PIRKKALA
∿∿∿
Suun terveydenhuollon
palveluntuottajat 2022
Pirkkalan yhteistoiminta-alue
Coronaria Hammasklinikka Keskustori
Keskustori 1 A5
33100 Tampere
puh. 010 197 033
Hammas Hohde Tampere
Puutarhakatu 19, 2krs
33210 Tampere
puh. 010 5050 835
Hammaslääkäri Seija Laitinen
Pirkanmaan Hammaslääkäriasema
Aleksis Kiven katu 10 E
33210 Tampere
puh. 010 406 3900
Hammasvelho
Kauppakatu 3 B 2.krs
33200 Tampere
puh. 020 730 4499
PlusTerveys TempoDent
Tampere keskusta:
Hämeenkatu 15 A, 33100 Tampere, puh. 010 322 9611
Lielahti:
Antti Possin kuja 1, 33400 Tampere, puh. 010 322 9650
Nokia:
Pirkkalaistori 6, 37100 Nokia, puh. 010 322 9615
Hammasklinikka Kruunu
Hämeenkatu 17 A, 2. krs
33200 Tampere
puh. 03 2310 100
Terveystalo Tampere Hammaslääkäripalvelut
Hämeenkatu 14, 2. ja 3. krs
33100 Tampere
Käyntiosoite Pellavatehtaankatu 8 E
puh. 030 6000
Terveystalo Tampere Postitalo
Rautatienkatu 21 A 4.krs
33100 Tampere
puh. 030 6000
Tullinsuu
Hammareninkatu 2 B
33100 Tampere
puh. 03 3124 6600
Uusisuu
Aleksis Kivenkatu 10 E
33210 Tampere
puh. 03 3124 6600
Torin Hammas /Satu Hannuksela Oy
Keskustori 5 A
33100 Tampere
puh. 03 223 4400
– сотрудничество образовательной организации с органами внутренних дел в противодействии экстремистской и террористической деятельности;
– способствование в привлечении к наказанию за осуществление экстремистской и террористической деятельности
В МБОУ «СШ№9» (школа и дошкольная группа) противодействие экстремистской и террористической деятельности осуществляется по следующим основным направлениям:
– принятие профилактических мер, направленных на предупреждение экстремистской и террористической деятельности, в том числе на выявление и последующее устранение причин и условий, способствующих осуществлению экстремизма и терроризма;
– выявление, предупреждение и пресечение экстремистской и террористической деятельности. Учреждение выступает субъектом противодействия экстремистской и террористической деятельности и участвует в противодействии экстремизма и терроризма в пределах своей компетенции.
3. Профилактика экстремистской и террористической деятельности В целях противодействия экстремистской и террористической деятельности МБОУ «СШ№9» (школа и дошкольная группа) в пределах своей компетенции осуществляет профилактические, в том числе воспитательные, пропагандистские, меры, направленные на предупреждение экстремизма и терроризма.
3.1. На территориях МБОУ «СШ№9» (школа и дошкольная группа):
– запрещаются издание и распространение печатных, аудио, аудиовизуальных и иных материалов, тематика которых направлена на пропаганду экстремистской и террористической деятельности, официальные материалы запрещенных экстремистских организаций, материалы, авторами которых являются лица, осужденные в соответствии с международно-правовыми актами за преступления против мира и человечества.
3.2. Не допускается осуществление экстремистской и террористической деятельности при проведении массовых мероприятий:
——
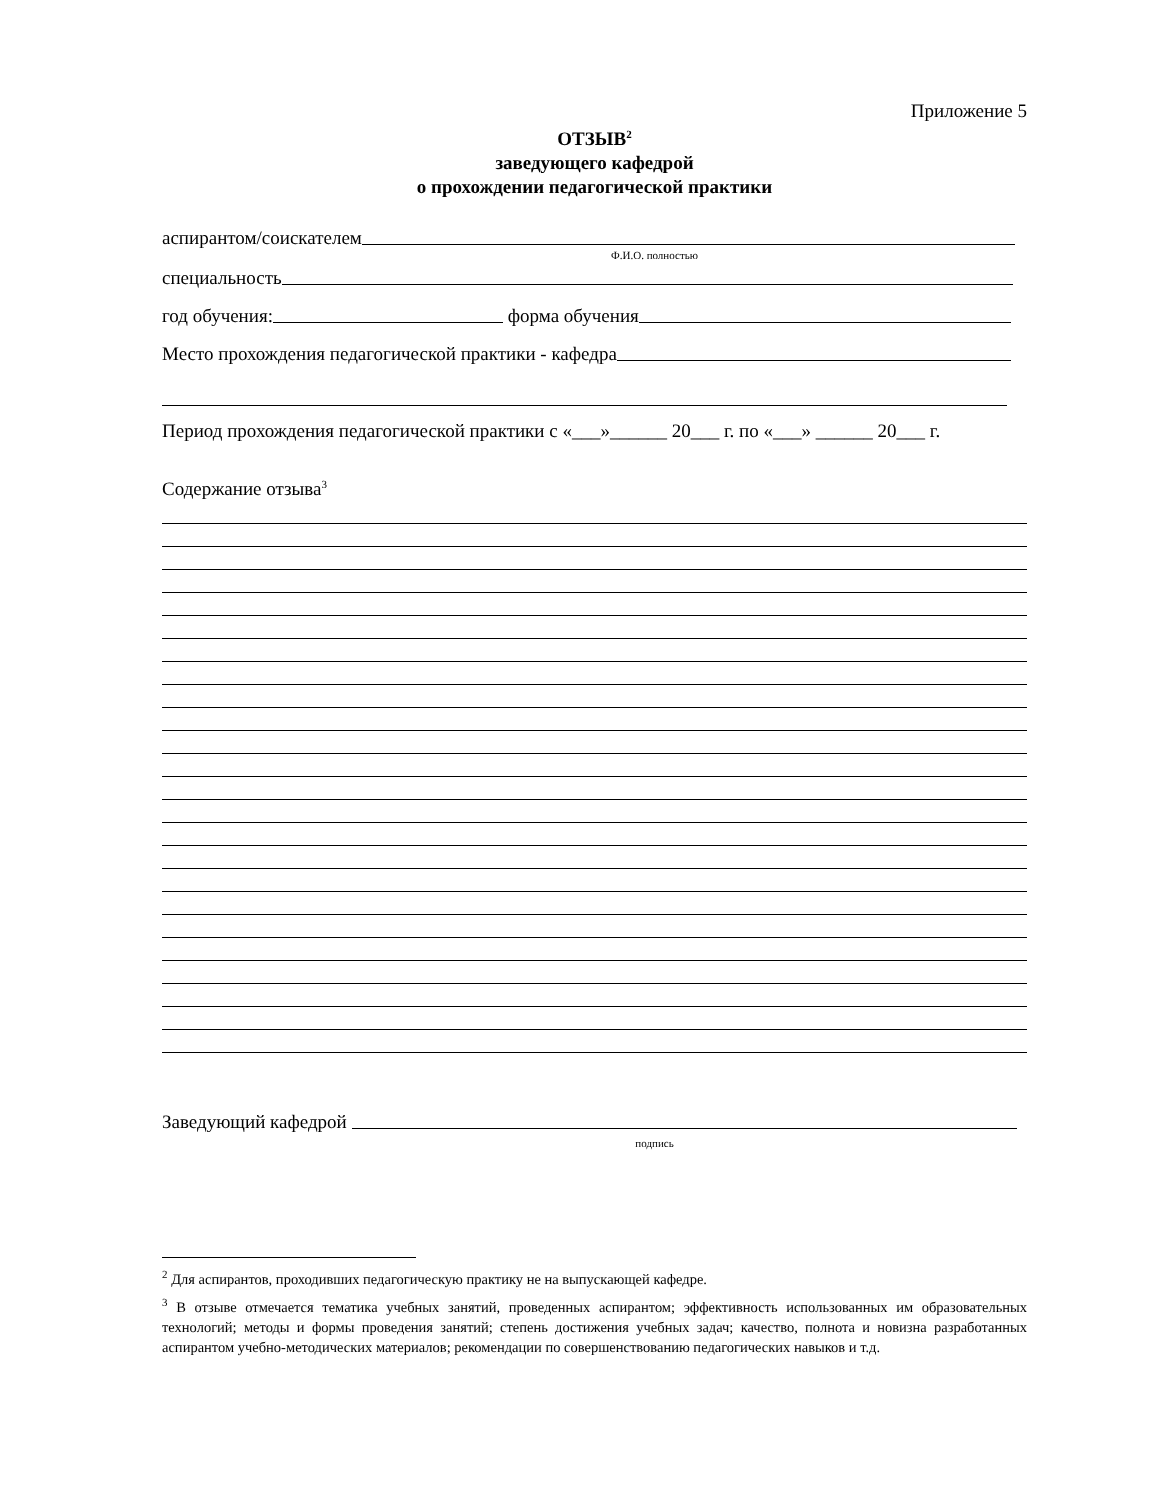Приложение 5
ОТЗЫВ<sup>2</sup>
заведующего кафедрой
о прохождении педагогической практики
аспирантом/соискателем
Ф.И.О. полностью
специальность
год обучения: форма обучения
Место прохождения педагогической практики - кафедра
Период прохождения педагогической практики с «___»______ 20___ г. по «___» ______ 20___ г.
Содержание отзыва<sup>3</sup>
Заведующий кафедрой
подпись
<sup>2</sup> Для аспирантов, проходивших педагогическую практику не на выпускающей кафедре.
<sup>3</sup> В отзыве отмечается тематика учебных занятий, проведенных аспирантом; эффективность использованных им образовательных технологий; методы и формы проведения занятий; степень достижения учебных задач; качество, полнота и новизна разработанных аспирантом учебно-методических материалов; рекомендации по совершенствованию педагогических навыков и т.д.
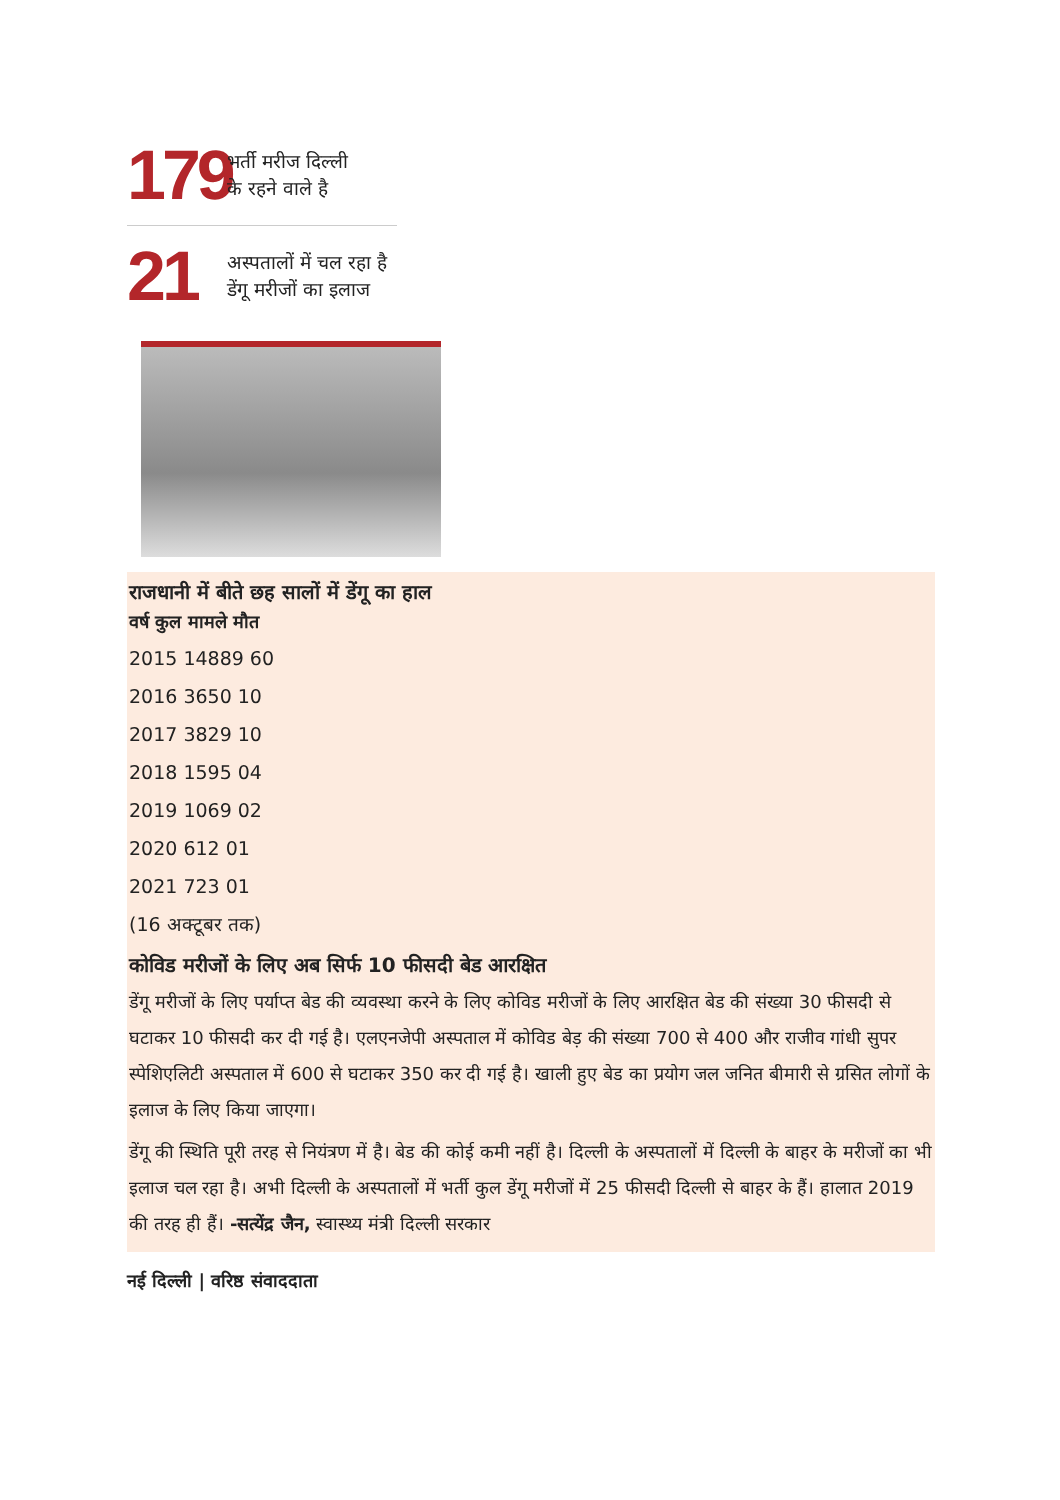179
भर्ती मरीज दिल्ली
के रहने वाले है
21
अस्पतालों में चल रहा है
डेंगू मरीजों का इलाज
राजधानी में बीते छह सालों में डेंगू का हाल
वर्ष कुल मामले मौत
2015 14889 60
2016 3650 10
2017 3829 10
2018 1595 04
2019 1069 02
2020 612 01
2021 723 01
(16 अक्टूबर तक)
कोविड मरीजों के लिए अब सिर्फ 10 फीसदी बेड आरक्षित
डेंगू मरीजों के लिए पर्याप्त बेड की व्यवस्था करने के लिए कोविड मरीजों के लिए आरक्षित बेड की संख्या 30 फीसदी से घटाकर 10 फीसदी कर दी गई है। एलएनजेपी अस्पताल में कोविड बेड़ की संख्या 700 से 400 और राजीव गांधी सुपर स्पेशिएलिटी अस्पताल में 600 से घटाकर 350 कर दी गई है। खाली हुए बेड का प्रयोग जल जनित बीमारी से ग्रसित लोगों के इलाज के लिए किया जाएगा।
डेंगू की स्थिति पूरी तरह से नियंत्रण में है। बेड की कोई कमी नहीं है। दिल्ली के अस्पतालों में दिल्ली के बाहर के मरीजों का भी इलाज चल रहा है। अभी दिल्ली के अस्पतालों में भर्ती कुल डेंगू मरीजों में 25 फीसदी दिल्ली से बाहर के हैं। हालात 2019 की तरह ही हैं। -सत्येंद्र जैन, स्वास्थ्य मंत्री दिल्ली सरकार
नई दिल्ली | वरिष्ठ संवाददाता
——
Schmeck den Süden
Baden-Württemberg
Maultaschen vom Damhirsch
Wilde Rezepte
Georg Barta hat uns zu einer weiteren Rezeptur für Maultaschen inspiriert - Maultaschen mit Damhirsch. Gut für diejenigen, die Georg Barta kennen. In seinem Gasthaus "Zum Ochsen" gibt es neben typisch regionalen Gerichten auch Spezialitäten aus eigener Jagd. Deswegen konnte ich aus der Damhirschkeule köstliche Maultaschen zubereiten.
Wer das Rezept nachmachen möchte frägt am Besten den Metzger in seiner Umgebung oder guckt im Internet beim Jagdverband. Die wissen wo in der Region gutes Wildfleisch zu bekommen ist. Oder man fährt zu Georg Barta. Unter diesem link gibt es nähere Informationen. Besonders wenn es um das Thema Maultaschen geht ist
——
What the task asks - For every line of the records that has the word "Maultaschen" in it, make a copy.

Answer to the exercise -
Maultaschen vom Damhirsch
Georg Barta hat uns zu einer weiteren Rezeptur für Maultaschen inspiriert - Maultaschen mit Damhirsch. Gut für diejenigen, die Georg Barta kennen. In seinem Gasthaus "Zum Ochsen" gibt es neben typisch regionalen Gerichten auch Spezialitäten aus eigener Jagd. Deswegen konnte ich aus der Damhirschkeule köstliche Maultaschen zubereiten.
Wer das Rezept nachmachen möchte frägt am Besten den Metzger in seiner Umgebung oder guckt im Internet beim Jagdverband. Die wissen wo in der Region gutes Wildfleisch zu bekommen ist. Oder man fährt zu Georg Barta. Unter diesem link gibt es nähere Informationen. Besonders wenn es um das Thema Maultaschen geht ist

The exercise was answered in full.